### Dataset extract
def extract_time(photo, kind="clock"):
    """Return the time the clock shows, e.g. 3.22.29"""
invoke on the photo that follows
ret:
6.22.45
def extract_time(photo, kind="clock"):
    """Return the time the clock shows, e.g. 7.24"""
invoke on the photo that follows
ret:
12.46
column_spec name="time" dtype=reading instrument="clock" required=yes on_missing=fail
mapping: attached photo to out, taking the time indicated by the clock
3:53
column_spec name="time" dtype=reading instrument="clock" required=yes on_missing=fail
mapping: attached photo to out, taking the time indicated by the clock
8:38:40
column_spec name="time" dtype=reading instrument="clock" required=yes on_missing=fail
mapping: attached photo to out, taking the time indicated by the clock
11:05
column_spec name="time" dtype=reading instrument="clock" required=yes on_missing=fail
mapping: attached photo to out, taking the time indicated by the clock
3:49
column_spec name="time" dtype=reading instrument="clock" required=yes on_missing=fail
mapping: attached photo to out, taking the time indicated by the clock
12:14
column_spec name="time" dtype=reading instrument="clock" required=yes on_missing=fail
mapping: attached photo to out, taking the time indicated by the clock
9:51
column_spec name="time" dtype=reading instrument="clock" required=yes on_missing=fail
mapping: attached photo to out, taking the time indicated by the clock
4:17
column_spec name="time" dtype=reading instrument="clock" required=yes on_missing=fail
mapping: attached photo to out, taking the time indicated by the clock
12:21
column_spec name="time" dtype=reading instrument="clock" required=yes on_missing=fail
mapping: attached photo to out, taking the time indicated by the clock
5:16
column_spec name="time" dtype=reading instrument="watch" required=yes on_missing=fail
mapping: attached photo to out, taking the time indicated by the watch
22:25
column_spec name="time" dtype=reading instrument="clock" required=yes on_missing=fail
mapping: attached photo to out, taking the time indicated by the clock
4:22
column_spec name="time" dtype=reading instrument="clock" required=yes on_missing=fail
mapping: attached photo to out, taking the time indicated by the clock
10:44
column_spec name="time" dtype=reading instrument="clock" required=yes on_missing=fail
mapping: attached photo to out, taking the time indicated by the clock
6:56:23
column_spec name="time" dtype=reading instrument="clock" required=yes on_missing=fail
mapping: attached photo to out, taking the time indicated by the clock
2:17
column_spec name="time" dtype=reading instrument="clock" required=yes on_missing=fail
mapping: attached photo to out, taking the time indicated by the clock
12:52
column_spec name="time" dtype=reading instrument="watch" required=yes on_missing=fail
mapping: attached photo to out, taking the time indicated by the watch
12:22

### Your goal
Tally the lines in the rows above that contain the string "shows", treating uppercase and lowercase letters as distinct, and reply with that number alone.

### Complete output
2